Über mich

Hallo ihr Lieben,

ich heiße Lila und wurde 1998 in Costa Rica geboren. Obwohl meine Eltern beide aus Deutschland kommen, lebten sie bereits sieben Jahre vor meiner Geburt in diesem wunderschönen Land auf einer Farm namens Solantis.

Bis ich ein Jahr alt war und meine Eltern sich trennten, wohnten wir dort in einem kleinem Haus in den Bergen. Im Alter von vier Jahren lernte meine Mama Fabio kennen, den besten Stiefvater aller Zeiten. Durch ihn lernte ich bereits früh Einiges vom Leben, worüber ich sehr glücklich bin. Wir zogen zu ihm nach Puerto Viejo an die Karibikküste Costa Ricas, wo ich bis zum Ende der 3. Klasse eine Waldorfschule besuchte.

Es war eine schöne Kindheit, voll von Natur, Haustieren und der Leichtigkeit des Lebens am Strand. Doch jedes Paradies hat bekanntlich seine Schattenseiten. Durch die dort zunehmende Kriminalität begann meine Mutter zu realisieren, dass dies kein sicherer Ort für ein aufwachendes Mädchen sein kann.

Als ich neun Jahre alt war, stand irgendwann fest: Es geht zurück nach Deutschland.   Obwohl ich damals sehr traurig war meine Freunde und Haustiere zurück zu lassen, bin ich heute sehr froh über diese Veränderung in meinem Leben. Glücklicherweise war es kein endgültiger Abschied, denn so gut wie jedes Jahr gingen wir in den Sommerferien für sechs Wochen zurück nach Hause.

Ich kann mich noch genau erinnern, wie ich jedes Mal nach diesen paar Wochen als anderer Mensch zurück nach Deutschalnd kam. Es waren die vielen Erfahrungen, Gedanken und Personen, welche mich zu dem Menschen machten, der ich heute bin. Ich habe gelernt das Glück zu schätzen, die Ungerechtigkeit der Welt zu erkennen und stets nicht aufzugeben etwas dagegen zu unternehmen.

Ende Mai dieses Jahres meisterte ich mein Abitur in der schönen Kleinstadt Bamberg. Und jetzt bin ich hier, habe die Möglichkeit die Welt zu bereisen, interessante Orte zu entdecken  und weitere abenteuerliche Erfahrungen zu machen.

Schon früh erkannte ich die Schattenseiten dieser Welt und die drohenden Probleme unserer Generation. Klimaerwärmung, korrupte Politik und ausbeutende Globalisierung. Jeder weiß, dass zur Zeit etwas schief läuft. Wir stehen vor der Wahl, wie sich unser Leben in der Zukunft entwickeln wird. Werden wir die Generation sein, die eine andere Richtung einschlägt oder werden wir am Versagen der Vergangenheit festhalten? Wir haben die Wahl und die Möglichkeit an dem langersehnten Traum einer friedlichen und gerechten Welt zu arbeiten. Wir sind zu nah am Ziel und zu groß ist der Preis, um die hart erarbeiteten Fortschritte verschiedener Umweltorganisationen, bedeutender Persönlichkeiten und geschichtlicher Erfolge, zu vergessen.

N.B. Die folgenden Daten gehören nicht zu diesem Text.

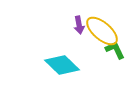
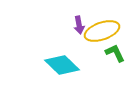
yellow ellipse: rotated 60 degrees counterclockwise
green L-shape: moved 3 px down
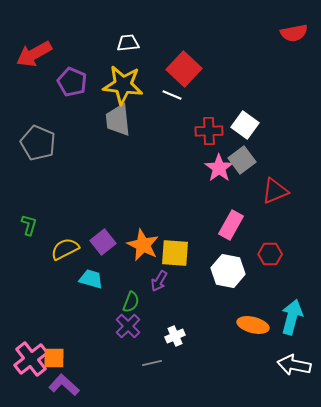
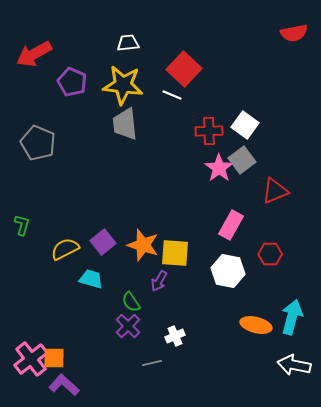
gray trapezoid: moved 7 px right, 4 px down
green L-shape: moved 7 px left
orange star: rotated 8 degrees counterclockwise
green semicircle: rotated 125 degrees clockwise
orange ellipse: moved 3 px right
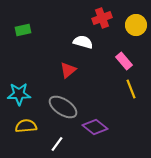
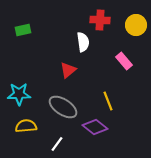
red cross: moved 2 px left, 2 px down; rotated 24 degrees clockwise
white semicircle: rotated 66 degrees clockwise
yellow line: moved 23 px left, 12 px down
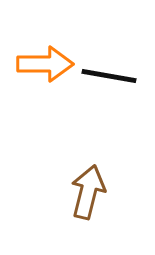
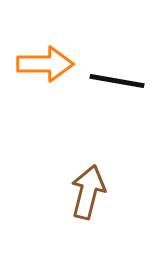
black line: moved 8 px right, 5 px down
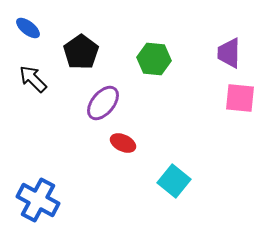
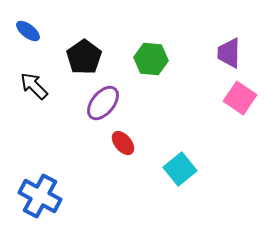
blue ellipse: moved 3 px down
black pentagon: moved 3 px right, 5 px down
green hexagon: moved 3 px left
black arrow: moved 1 px right, 7 px down
pink square: rotated 28 degrees clockwise
red ellipse: rotated 25 degrees clockwise
cyan square: moved 6 px right, 12 px up; rotated 12 degrees clockwise
blue cross: moved 2 px right, 4 px up
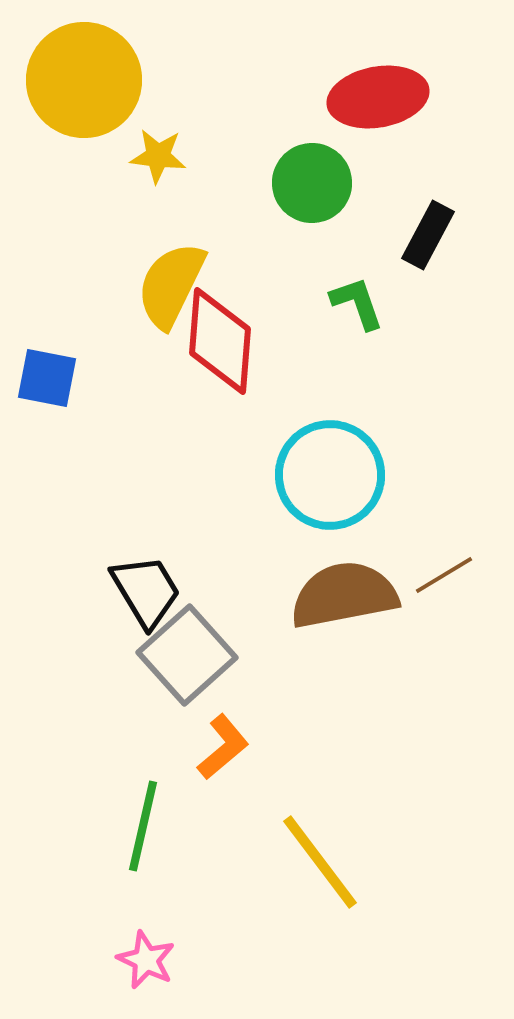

Die Zeit ist endgültig gekommen, um aus den Fehlern der Geschichte zu lernen und sie  nicht erneut zu wiederholen. Jetzt, wo wir die Möglichkeit haben die Vorteile der Digitalisierung zu nutzen, sollten wir uns verbinden und für einander da sein, uns motivieren und nicht am destruktiven Wesen der Menschen festhalten. Zu groß sind die Sorgen der Menschen, zu passiv die Haltung einiger. Man möchte etwas ändern, das Leben für die zukünftigen Generationen vereinfachen. Aber immer wieder wird an der Macht des Einzelnen gezweifelt, dabei vergessen wir das Grundlegendste überhaupt: Wir sind nicht alleine auf dieser Welt.

Meine persönliche Motivation ist es der Menschheit zu zeigen, dass es eben doch möglich ist als Einzelner kleine und simple Projekte durchzuführen, die im Großen und Ganzen viel bewirken können und so die Welt ein kleines Stückchen besser machen. Es ist unsere Verantwortung eine nachhaltige Zukunft für die nächsten Generationen zu erschaffen, das Bewusstsein der Menschheit durch Bildung zu verbessern und den Planeten zu retten, den wir momentan so zerstören.